意思決定の基準を「正しさ」よりも「思いの強さ」にすれば、学校や学年の仕事は飛躍的に面白くなります。
学年会議でよくある残念な例で説明します。

4月に学校運営の中核となる企画会議でのことです。
ある若手の先生が、 生徒会の活動について 年間計画案を提案(以降A案)しました。
新しい内容も多く、私は賛成でした。
他の先生も、「いいですね」という感じで進んでいきました。
間もなく案が通ると思ったとき、年配の先生(この会議の主担当者)が、低く重い声で、
「A案だったら、○○という問題が起きてしまう。

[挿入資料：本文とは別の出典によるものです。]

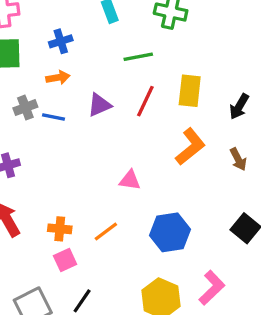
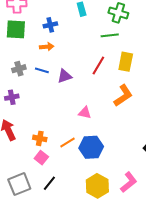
green line: (138, 57) -> (110, 35), moved
purple triangle: (99, 105) -> (64, 76), moved
gray cross: (25, 108) -> (19, 69), moved
blue hexagon: (170, 232) -> (91, 147), moved
pink square: (65, 260) -> (41, 158), turned -32

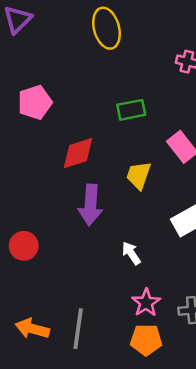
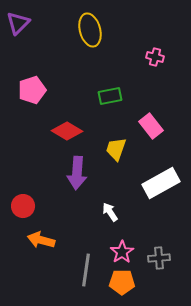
red diamond: (78, 153) -> (67, 131), turned 48
orange arrow: (32, 329) -> (41, 240), moved
gray line: (78, 329) -> (86, 270), moved

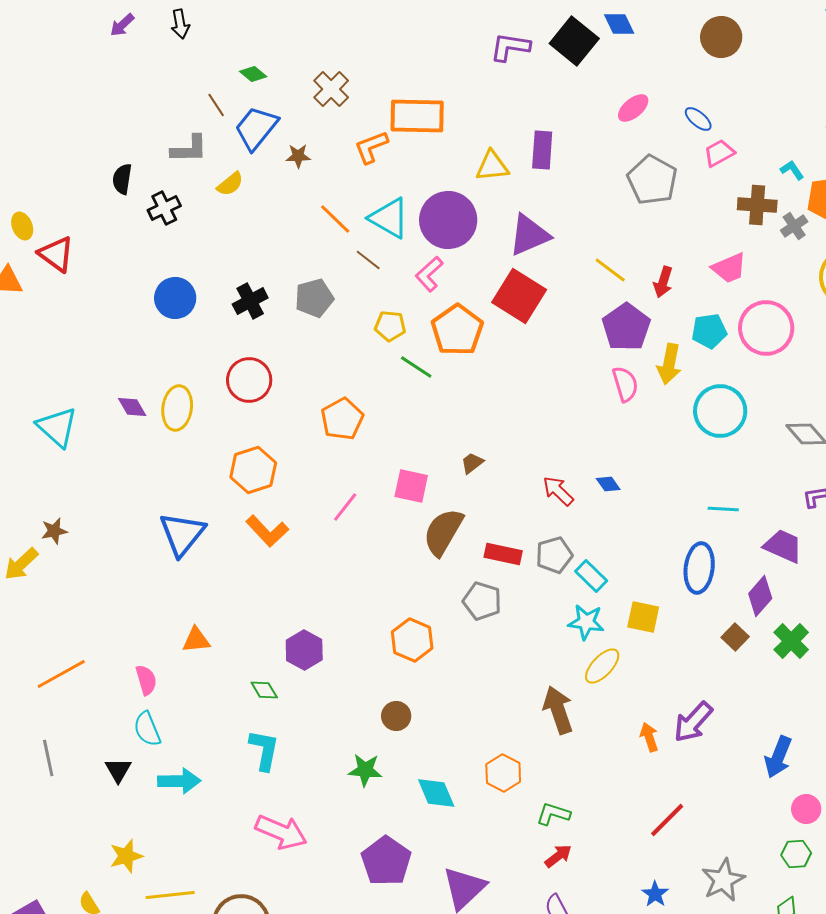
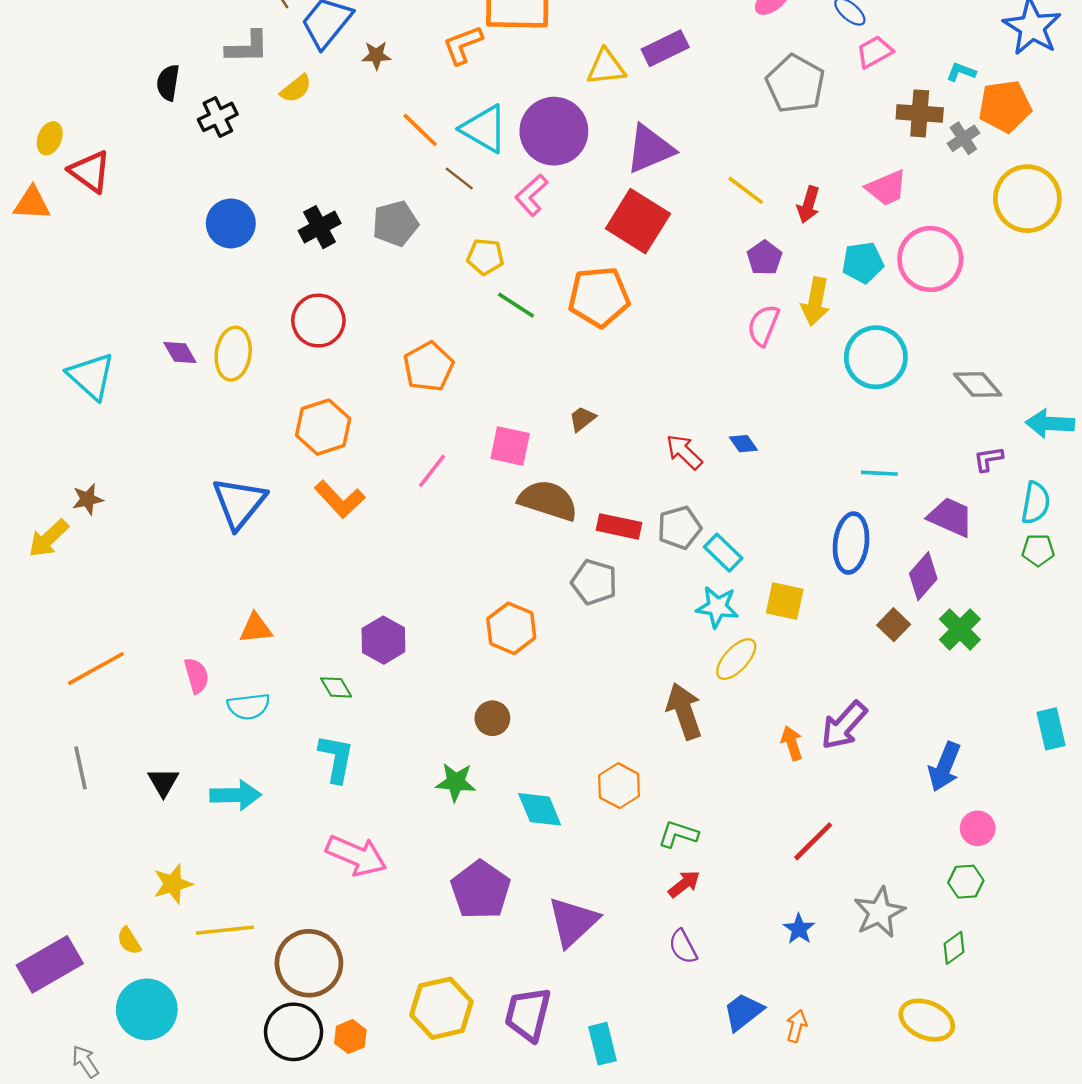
purple rectangle: (542, 150) -> (665, 48), turned 60
cyan L-shape: (792, 170) -> (961, 72), turned -35
yellow ellipse: (22, 226) -> (50, 138), turned 44
purple pentagon: (626, 327) -> (765, 258), size x0.6
orange pentagon: (457, 330) -> (599, 297), moved, turned 30
pink semicircle: (625, 384) -> (763, 325), turned -141
brown semicircle: (443, 532) -> (548, 500), turned 78
cyan semicircle: (147, 729) -> (249, 706), moved, turned -75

そうではなくて、(私の)B案の方がうまくいくと思いますよ」
と言いました。
若手の先生が、働く意欲をなくした瞬間でもありました。

2.全員が完全に同意する提案など存在しない

このブログで以前より言っていることがあります。
冒頭に書いた「 意思決定の基準は、「正しさ」よりも「思いの強さ」 」だということです。
100歩譲って、若手の先生のA案が70点、年配の先生のB案が90点の提案だったとしましょう。
それでも、私はA案を採用すべきだと思います。
年配の先生がこの会議で言うべきことは、「70点のA案」を「90点のA案」にする助言(コーチ)をするべきだったのです。
そもそも全員のコンセンサスが完全に得られるような提案など存在しません。
仮に70点のまま進んで、問題が起こりそうな状況に万一なったとしても、その時に改善していけばいいのです

3.少なくとも学年会議は、「正しさ」よりも「思い」で決めていく

今回A先生は、生徒会をよくするために、たくさん勉強して案を出してこられました。
「思い」も人一倍でした。
そのような思いが、学校を面白くするのです。
使命感をもって働ける源泉となるのです。

思いを込めて提案したことが、年配の先生の一言で否定されれば、私ならやる気を一気に失います。
「もう二度と提案しない」とも思います。

4月から、多くの会議が始まります。
「思い」のある提案が潰されないよう、自分の立ち位置から今後も現場を守っていこうと思います。